|Image credit: Syced/ Wikimedia Commons
According to citizen science research conducted by the University of Sussex, urban farmers in the UK were able to gather one kilogram of insect-pollinated fruits and vegetables per square metre which also falls within the range of conventional farming.
Urban farming may contribute to local food security, but it is not scalable due to its labor-intensive nature. It is, nevertheless, more sustainable, productive, and environmentally friendly when compared to traditional agriculture. According to some estimates, urban vegetables might offer up to 20% of the world’s food. Over the years, urban farming has received very little attention and research compared to conventional farming and its methods.
Dr. Beth Nicholls, a UK Research and Innovation Future Leaders Fellow at the University of Sussex presented the initial results at Ecology Across Borders on Wednesday 15th December at Liverpool in the U.K. Ecology Across Borders is a program conducted by the British Ecological Society which is said to be the oldest ecological society in the world. The organization comprises nearly 6000 members from around the world and mainly focuses on advancing ecological science.
In comparison to conventional farming approaches, the urban farmers were able to harvest an average of 70kg per season and it was achieved with the minimal use of pesticides. Eventually, these results are beneficial to biodiversity through habitat creation and low environmental impact.

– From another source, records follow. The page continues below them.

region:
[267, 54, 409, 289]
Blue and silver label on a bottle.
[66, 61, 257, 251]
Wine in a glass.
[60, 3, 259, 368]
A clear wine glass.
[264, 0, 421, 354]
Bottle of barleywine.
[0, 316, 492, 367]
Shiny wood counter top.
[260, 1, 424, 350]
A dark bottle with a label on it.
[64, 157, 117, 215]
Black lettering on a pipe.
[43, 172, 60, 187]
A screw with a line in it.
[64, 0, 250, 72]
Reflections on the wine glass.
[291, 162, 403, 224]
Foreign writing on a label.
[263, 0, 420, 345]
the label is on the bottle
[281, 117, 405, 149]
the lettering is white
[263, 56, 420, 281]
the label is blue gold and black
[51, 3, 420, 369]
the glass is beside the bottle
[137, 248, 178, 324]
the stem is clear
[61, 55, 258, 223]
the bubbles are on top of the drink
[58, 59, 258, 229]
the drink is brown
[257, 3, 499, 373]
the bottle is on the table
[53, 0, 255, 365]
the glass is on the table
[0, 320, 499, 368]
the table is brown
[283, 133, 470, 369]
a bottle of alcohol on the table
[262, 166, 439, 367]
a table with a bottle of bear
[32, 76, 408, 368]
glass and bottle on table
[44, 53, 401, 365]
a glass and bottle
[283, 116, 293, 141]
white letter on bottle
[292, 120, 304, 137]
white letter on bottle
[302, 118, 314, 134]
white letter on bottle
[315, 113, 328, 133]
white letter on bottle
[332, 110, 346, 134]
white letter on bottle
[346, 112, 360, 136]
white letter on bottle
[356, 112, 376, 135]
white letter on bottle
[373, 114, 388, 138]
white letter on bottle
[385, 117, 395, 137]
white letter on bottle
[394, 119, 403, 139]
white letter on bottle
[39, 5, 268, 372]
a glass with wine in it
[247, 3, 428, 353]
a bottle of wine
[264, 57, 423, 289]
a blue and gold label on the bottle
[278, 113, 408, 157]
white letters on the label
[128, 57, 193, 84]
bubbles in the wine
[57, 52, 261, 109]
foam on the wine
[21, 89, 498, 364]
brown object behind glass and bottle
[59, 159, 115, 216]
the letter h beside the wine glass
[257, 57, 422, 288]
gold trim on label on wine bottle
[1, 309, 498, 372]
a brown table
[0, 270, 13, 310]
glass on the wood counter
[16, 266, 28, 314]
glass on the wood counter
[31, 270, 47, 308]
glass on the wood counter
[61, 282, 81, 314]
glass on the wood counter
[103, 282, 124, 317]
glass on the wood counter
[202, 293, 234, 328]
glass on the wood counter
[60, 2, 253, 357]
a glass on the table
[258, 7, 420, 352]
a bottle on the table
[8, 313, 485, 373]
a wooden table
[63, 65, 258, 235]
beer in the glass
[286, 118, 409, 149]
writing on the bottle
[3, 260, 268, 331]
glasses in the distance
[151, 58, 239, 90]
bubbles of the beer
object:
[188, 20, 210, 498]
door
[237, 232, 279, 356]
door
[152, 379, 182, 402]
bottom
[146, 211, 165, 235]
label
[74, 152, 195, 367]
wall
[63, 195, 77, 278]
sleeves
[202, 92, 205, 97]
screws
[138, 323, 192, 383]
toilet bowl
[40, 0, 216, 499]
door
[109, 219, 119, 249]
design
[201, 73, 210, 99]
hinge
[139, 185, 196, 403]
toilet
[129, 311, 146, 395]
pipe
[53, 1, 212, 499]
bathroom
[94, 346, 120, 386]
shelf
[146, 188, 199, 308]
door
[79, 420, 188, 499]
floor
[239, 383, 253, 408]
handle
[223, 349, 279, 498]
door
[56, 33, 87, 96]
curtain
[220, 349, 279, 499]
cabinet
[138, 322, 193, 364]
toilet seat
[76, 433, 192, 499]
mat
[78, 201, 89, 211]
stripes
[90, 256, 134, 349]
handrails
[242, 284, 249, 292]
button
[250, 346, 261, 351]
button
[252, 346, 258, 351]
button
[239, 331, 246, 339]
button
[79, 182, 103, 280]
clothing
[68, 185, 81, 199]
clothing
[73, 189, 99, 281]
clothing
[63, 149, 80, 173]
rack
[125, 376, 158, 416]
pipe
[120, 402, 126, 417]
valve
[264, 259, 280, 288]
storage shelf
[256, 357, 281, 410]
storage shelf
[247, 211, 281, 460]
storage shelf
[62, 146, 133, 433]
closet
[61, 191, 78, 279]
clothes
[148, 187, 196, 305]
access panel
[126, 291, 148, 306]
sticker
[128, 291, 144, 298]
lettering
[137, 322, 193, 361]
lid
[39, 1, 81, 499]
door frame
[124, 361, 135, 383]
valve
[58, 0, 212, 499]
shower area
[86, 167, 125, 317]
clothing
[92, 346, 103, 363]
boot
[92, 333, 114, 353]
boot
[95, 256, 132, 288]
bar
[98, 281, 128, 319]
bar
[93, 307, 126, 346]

Over the course of two years, the volunteers observed over 2000 pollinating insects that visited the crops. Bees were the most prevalent pollinators, accounting for 43 percent of all flower visits. Flies, surprisingly, were also frequent visitors, accounting for about 34 percent of the total insect visits.
Beth Nicholls also stated that in a world of increasing urbanisation of both developing and developed worlds, the production of food in and around cities has got great potential. It could help to improve nutritional and health outcomes, reduce poverty and provide habitat for wildlife and create sustainable cities simultaneously.
Urban farmers using fewer pesticides in comparison to conventional farming was a key highlight. The reduced use of pesticides was a boon to the insects and wildlife that feed on these plants.
Nicholls further mentioned that “The UK imports approximately £8 billion of fruit and vegetables each year, but our results show that green spaces in cities, such as allotments and community gardens, could play an important role in meeting that demand at a local scale.”
The findings show that urban growing offers local produce with limited usage of pesticides and also contributes towards the betterment of biodiversity which in turn is a win-win situation for the environment. This is a huge benefit to nature and its inhabitants in the long run.
This study and the methods used in it provide a different approach and valuable insights into urban farming which could be adapted for various developing and developed countries with little effort.
A similar study is currently being conducted in Calcutta, India. Beth elaborated: “We are currently collaborating with researchers from the Centre for Pollination Studies at the University of Calcutta, who are exploring the viability of urban food production in India, a developing country where urban food production happens on a larger scale and food is produced both for personal consumption and for sale at markets.”